Hub managers for pricing and NAV
Any contract that implements the INAVHook interface can be set as a pool's hub price manager. This is where NAV calculation, share pricing, and tranche allocation logic lives.
The protocol ships a SimplePriceManager for single-tranche pools that divides total NAV by total issuance. But the interface is open. A builder can deploy a custom hub manager that implements waterfall logic for senior/junior tranches, applies a fee accrual model, or prices shares based on any onchain or oracle-fed data. The ShareClassManager supports multiple share classes per pool, each with independent issuance tracking and pricing. The hub manager decides how to distribute value across them.
This means a senior/junior structure, a multi-currency fund, or an entirely novel pricing model all plug into the same core. The accounting and settlement are handled. The pricing logic is yours.
Balance sheet managers
On the spoke side, any contract can be set as a balance sheet manager. This is the extension point for how a pool's assets are actually held, moved, and allocated.

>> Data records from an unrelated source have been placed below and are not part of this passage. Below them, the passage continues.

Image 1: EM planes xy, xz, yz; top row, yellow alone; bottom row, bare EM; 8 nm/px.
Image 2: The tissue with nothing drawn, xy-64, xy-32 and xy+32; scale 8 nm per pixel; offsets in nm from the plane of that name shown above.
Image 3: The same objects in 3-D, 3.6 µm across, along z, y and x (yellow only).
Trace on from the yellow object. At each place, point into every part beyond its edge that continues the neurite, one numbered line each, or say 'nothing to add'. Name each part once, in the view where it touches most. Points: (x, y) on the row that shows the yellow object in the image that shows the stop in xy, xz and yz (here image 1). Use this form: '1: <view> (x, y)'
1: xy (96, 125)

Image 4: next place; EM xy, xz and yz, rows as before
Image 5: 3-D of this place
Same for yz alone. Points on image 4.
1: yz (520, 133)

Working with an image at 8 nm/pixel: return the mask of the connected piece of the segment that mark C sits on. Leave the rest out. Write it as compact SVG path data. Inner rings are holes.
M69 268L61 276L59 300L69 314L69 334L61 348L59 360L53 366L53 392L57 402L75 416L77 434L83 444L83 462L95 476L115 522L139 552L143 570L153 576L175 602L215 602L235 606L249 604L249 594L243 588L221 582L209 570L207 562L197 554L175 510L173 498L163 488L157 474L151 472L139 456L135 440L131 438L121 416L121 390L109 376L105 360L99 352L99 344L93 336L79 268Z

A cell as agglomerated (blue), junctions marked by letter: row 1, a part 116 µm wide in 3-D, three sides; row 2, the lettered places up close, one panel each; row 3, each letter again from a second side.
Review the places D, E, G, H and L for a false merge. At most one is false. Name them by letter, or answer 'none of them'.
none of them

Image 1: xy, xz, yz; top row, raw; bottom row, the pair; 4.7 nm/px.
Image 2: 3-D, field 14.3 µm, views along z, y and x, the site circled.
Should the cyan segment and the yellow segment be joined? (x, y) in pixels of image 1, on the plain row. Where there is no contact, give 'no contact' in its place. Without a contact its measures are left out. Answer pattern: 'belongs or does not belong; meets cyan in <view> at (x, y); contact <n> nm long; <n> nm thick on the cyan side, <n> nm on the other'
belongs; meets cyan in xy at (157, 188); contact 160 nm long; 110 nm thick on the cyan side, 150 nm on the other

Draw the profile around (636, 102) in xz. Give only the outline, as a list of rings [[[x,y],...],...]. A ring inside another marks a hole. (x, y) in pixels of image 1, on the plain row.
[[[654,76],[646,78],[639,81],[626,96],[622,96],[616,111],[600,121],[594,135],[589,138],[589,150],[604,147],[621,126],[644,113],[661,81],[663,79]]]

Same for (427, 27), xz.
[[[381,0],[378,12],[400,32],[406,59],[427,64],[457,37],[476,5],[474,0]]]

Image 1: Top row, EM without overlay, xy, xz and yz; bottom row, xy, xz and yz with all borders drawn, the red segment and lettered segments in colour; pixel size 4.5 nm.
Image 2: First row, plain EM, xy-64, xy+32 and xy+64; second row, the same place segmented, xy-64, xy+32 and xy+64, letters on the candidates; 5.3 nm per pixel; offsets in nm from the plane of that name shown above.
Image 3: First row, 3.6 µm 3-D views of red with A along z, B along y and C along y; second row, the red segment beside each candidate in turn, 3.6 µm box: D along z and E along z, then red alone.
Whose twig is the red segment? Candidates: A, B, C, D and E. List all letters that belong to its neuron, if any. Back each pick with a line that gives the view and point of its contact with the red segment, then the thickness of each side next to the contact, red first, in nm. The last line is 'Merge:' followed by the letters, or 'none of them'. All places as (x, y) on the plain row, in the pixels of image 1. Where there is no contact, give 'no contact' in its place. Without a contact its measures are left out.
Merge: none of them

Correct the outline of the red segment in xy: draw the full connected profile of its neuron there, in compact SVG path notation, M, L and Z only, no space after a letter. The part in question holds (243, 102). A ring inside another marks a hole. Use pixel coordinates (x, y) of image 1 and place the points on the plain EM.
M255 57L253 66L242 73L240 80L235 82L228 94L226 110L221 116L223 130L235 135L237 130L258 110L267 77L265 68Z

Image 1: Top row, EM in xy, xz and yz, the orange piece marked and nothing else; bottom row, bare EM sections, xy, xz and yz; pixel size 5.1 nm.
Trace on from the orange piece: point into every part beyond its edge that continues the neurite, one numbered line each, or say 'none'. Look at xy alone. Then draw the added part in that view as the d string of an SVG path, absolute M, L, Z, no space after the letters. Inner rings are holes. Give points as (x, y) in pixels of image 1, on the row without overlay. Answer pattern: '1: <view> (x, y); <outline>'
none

A balance sheet manager handles deposits into the pool's reserves, withdrawals to fund redemptions, and any interaction with external protocols or custody arrangements. The default implementation covers standard reserve management. But a builder can deploy a custom balance sheet manager that:
- Routes deposits into a DeFi lending protocol
- Manages on/off-ramp flows to fiat
- Implements a multi-strategy allocation engine
- Integrates with external custody solutions
The core enforces correct accounting for whatever the manager does. The allocation logic is entirely pluggable.
Cross-chain adapters
The same pattern applies to cross-chain messaging. The Gateway contract routes messages through adapters, and any contract that implements the IAdapter interface can be used. The protocol ships adapters for Axelar, LayerZero, Wormhole, and Chainlink CCIP. Pool deployers select which providers to use, and can add new ones as the interoperability landscape evolves. If a new messaging protocol launches with better economics or faster finality, it becomes available to every pool through a single adapter deployment.
Hook managers
Hook Managers are smart contracts deployed on spoke chains that build on top of the transfer hooks system to provide automated account management capabilities:
- Automated whitelisting: Programmatically add or remove addresses from whitelists based on custom logic or external events
- Freezing and unfreezing accounts: Dynamically control which accounts can transfer tokens in response to compliance requirements or risk events
- Custom access control logic: Implement rules for managing who can hold and transfer share tokens
Hook Managers enable builders to create permissioning systems that respond to onchain or offchain events, integrate with KYC/AML providers, or implement time-based restrictions, all without requiring manual intervention or modifications to the core token contracts.
Request managers
The image below shows the primary vaults implementation in the protocol, and how it leverages the immutable core as the base for cross-chain request handling logic. The orange contracts can be fully customized.
Developer stack
Beyond the protocol, builders leverage:
- Centrifuge SDK:a typed TypeScript interface for querying pool data, submitting investment requests, and managing vault operations.
- Centrifuge API:a public GraphQL endpoint for server-side integration or analytics without running your own indexer.
- Centrifuge Management App:a purpose-built interface for vault management and capital allocation: pool configuration, epoch processing, NAV updates, role-based permissions, and cross-chain deployment. No CLI required.
A team that would otherwise spend a year building vault infrastructure, cross-chain messaging, accounting, and an operations dashboard can go to production in weeks by building on what already exists.